• SmoothOperator@lemmy.world
    link
    fedilink
    arrow-up
    16
    ·
    1 year ago

    Hmm, sounds more like they are adding structures to the images such that what is clearly a picture of a dog registers as a picture of a cat to an AI. I suppose this can be done by altering the pixels in a way invisible to humans, but visible to AI, adding a cat into the “ghost pixels”.

    • Mirodir
      link
      fedilink
      arrow-up
      14
      ·
      edit-2
      1 year ago

      I went and skimmed the paper because I was curious too.

      If my skimming is correct, what they do is similar to adversarial attacks on classifiers, where a second model learns to change as few pixels as possible to confuse a classifier into giving a wrong prediction.

      Looking at the examples of dogs and cats: They find pictures of dogs where by making only minimal changes, invisible to the naked eye, they can get the autoencoder to spit out (almost) the same latent representation as an image of a cat would have.
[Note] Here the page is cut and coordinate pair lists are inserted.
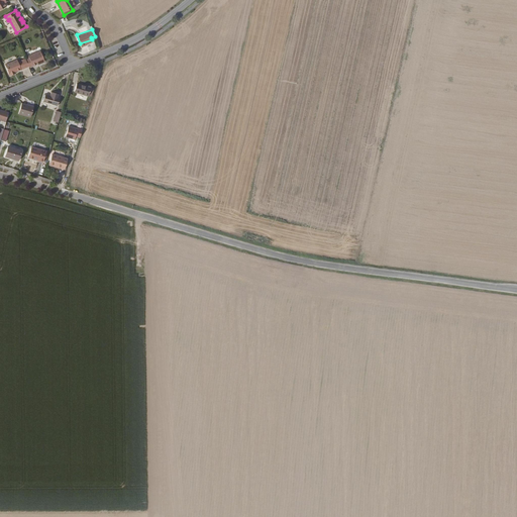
[(26,59),(28,66),(33,64),(32,64),(37,62),(45,59),(41,49),(29,55),(30,57),(26,59)]
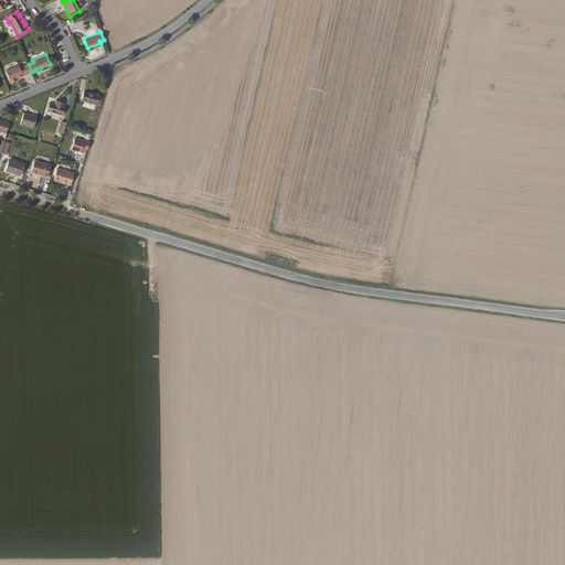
[(17,77),(28,74),(23,63),(6,71),(9,81),(10,80),(11,83),(18,80),(17,77)]
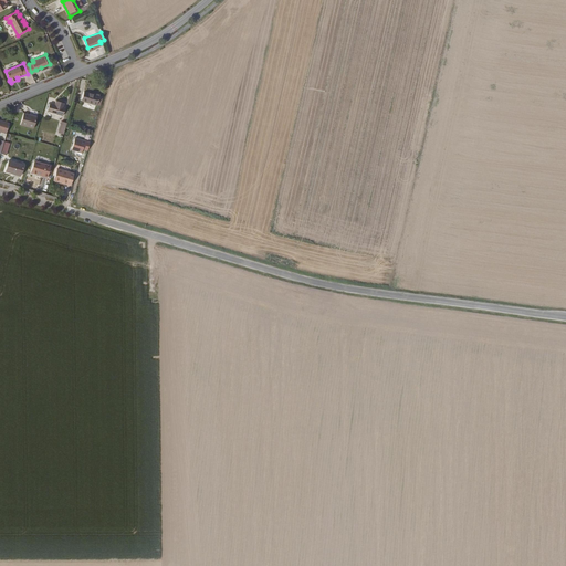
[(85,92),(82,101),(97,105),(101,94),(95,93),(95,95),(85,92)]
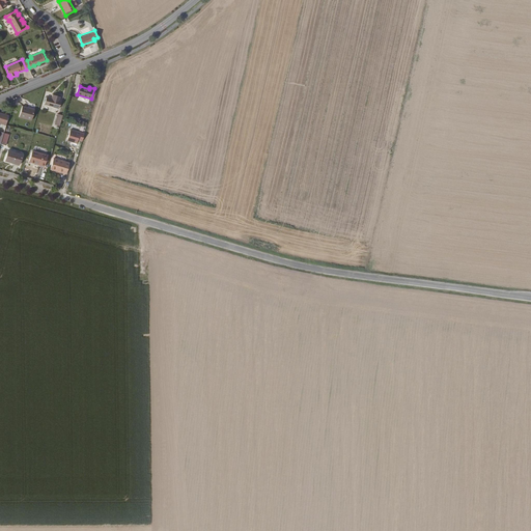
[(46,106),(60,110),(63,102),(61,101),(62,96),(54,95),(53,99),(48,96),(46,106)]
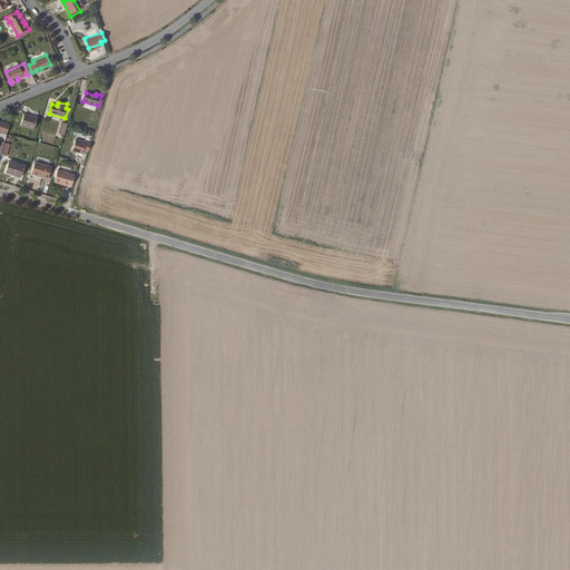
[(35,129),(38,118),(25,114),(21,126),(35,129)]
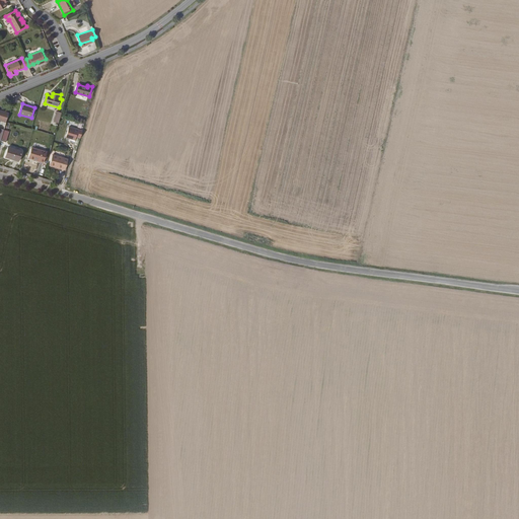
[(6,122),(9,113),(7,113),(6,114),(4,113),(4,112),(0,109),(0,120),(6,122)]
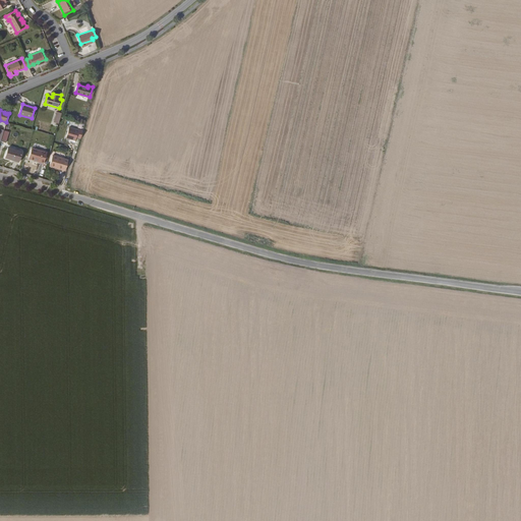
[(76,140),(79,129),(69,126),(66,138),(76,140)]
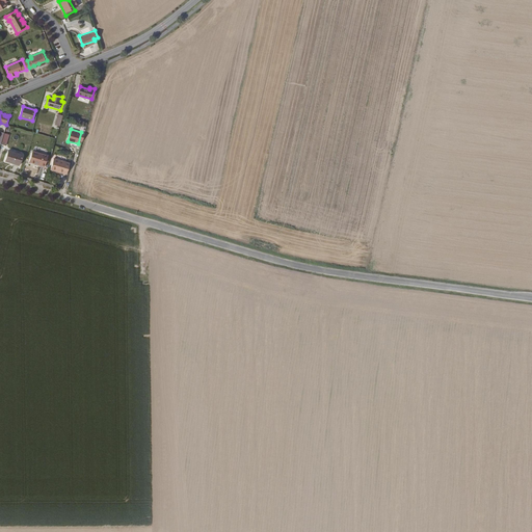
[(0,143),(7,145),(9,134),(0,131),(0,143)]
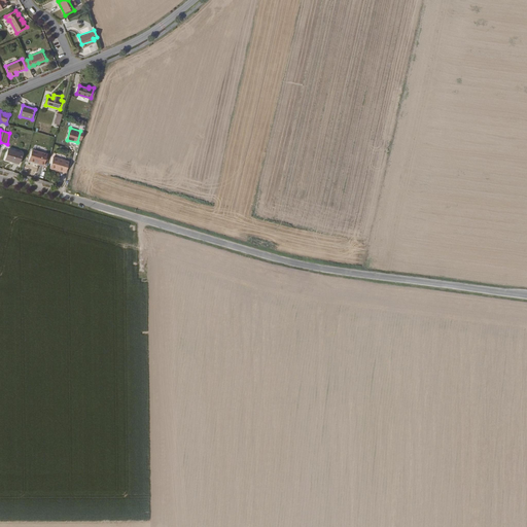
[(19,165),(23,153),(7,149),(4,160),(19,165)]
Done to enough dog-images, this will then confuse the underlying diffusion model to produce latent representations of cat images when prompted to generate a dog. Edit for clarity: Those generated latent representations would then decode into cat images.

      If my thinking doesn’t fail me, this attack could easily be thwarted by unfreezing the pretrained autoencoder. In the paper that introduced latent diffusion they write that such approaches already exist. If “Nightshade” takes off, I’m sure those approaches would be refined and used. Even just finetuning the autoencoder for a few epochs first should be enough to move the latent representations of the poisoned dog images and those of the cat images they’re meant to resemble far enough apart to make the attack meaningless.

      Edit: I also wonder how robust this attack is against just adding an imperceptible amount of noise to the poisoned images.